Selbst in den Schulen, wo seit Montag wieder der Präsenzunterricht läuft, wird deshalb auf regelmäßige Tests verzichtet. Und erst wenn in einer Klasse mehr als fünf Schüler infiziert sind, muss auch der Rest der Klasse in Quarantäne. "Die Situation ist nicht mehr dieselbe wie vor einem Jahr. Wir bewegen uns eher auf eine endemische Krankheit zu. Wir müssen auf diese Situation mit neuen Instrumenten reagieren", sagte Ministerpräsident Sanchez.

Experten wie Ildefonso Hernandez, Sprecher der spanischen Gesellschaft für öffentliche Gesundheit, geben ihm recht. "Um vor allem das Gesundheitssystem nicht kollabieren zu lassen, brauchen wir eine neue Überwachungs- und Kontrollstrategie."

So will die Regierung das sogenannte Sentinel-Netzwerk anwenden, das in Spanien bereits seit Jahrzehnten erfolgreich bei der Überwachung der Grippe eingesetzt wird. Dabei melden nur noch ausgewählte Gesundheitszentren, Arztpraxen und Kliniken ihre Daten, die dann fürs ganze Land hochgerechnet werden.

Ein System, das auf Stichproben beruht, würde das überforderte Gesundheitswesen und die Labore entlasten, gibt auch Epidemiologe Franco zu. Dennoch sei es aufgrund der hohen Inzidenzzahlen seiner Meinung nach noch zu früh, die Covid-Pandemie wie eine Grippewelle zu überwachen.
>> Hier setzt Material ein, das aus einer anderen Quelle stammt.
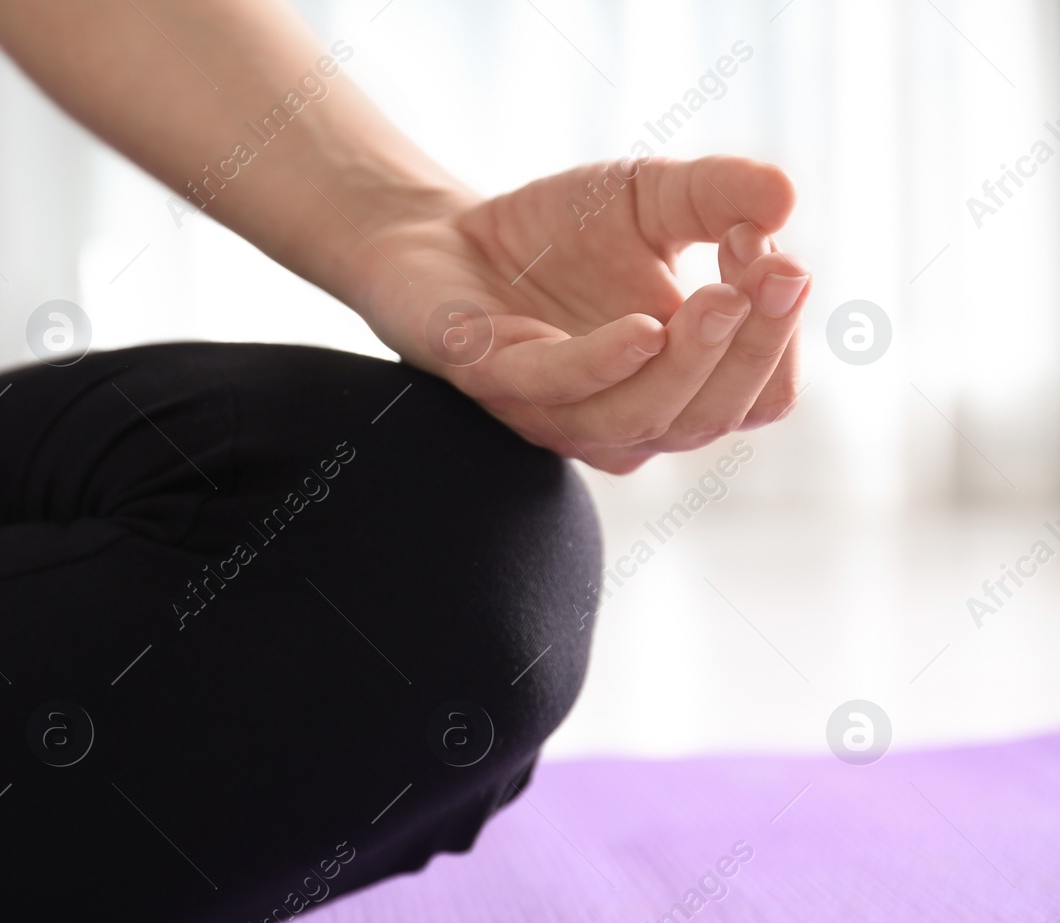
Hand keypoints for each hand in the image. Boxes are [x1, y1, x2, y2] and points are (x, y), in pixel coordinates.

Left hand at [351, 155, 808, 473]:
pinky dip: (605, 364)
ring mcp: (556, 411)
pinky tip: (645, 330)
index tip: (778, 255)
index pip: (759, 395)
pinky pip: (559, 389)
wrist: (441, 234)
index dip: (778, 336)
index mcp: (676, 386)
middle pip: (711, 416)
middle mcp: (623, 416)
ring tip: (722, 296)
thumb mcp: (652, 198)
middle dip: (752, 348)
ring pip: (643, 419)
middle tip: (778, 272)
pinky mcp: (492, 381)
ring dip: (692, 363)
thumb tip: (787, 198)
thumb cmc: (556, 234)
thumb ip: (718, 196)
Trotz der hohen Ansteckungszahl bleibt die Lage aufgrund der hohen Impfquote von rund 90 Prozent bei über 12-Jährigen in den Spitälern bislang stabil. "Nur die wenigsten Infizierten müssen auf die Intensivstation", stellte vor kurzem auch Präsidentschaftsminister Felix Bolanos klar.

Sorge um Gesundheitswesen

Tatsächlich ist die Situation in den spanischen Krankenhäusern entspannter als noch vor einem Jahr. Doch die neuesten Zahlen zeigen einen durchaus besorgniserregenden Trend. In rund der Hälfte der 50 spanischen Provinzen sind die Intensivstationen bereits erneut zu mehr als einem Viertel mit Covid-Patienten belegt. Zwar ist auch in Spanien die Omikron-Variante dominant. Doch die gefährliche Delta-Version ist noch nicht aus der Welt.
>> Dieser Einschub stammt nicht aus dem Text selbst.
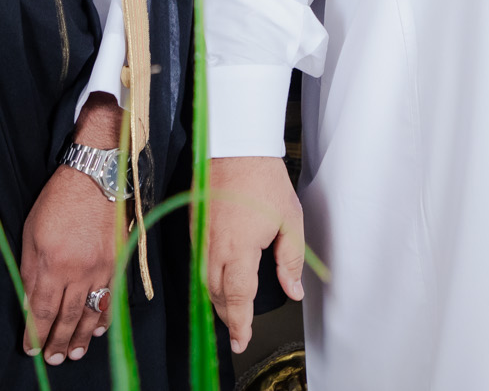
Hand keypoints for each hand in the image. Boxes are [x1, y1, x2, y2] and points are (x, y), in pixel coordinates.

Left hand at [19, 96, 121, 365]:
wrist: (96, 176)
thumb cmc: (57, 201)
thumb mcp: (31, 232)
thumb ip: (30, 270)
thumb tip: (30, 302)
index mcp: (50, 264)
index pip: (41, 310)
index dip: (35, 334)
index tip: (31, 350)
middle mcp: (76, 271)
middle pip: (66, 317)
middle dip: (57, 342)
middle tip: (54, 360)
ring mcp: (100, 269)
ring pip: (89, 312)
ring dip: (80, 337)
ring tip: (74, 353)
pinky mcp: (117, 262)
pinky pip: (110, 298)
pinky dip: (104, 317)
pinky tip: (97, 329)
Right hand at [205, 156, 304, 353]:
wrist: (235, 147)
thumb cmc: (264, 180)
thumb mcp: (290, 221)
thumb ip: (290, 261)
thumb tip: (294, 290)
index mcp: (239, 249)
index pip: (238, 297)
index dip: (240, 323)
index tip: (242, 340)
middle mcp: (214, 246)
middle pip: (217, 293)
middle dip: (228, 315)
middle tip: (239, 331)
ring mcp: (200, 236)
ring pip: (204, 280)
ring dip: (217, 299)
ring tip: (230, 311)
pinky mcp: (193, 225)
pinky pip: (197, 262)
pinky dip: (207, 278)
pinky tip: (217, 280)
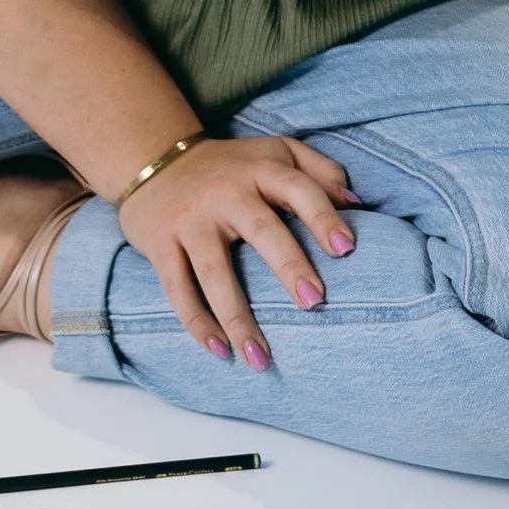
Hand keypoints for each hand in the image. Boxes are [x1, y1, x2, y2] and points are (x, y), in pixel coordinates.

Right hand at [111, 134, 359, 364]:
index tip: (346, 249)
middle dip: (288, 265)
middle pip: (260, 229)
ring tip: (260, 357)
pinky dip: (196, 322)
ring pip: (214, 272)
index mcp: (261, 170)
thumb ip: (319, 170)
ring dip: (237, 317)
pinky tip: (219, 350)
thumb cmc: (231, 166)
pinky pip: (178, 289)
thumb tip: (356, 202)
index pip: (297, 189)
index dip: (322, 216)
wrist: (153, 161)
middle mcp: (225, 193)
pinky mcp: (161, 245)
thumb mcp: (277, 151)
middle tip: (313, 301)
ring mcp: (191, 221)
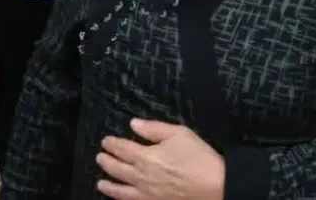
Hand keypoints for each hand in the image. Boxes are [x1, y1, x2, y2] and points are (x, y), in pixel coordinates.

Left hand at [96, 119, 223, 199]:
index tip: (105, 141)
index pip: (123, 149)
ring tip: (100, 183)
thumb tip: (134, 124)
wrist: (216, 185)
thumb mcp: (178, 133)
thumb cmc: (198, 157)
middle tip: (99, 157)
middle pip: (118, 169)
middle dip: (107, 162)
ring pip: (122, 191)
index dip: (112, 144)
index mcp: (146, 156)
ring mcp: (148, 194)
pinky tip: (121, 199)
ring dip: (109, 186)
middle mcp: (142, 177)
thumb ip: (153, 129)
Und auch wenn die meisten Krankheitsverläufe bei der Omikron-Mutation generell milder verlaufen, sei die Belastung für das Gesundheitssystem durch diese hochansteckende Variante enorm, gibt Epidemiologe Franco zu bedenken. "Denn auch immer mehr Ärzte und Pflegekräfte fallen aus, da sie selbst infiziert sind oder als Kontaktperson in Quarantäne müssen."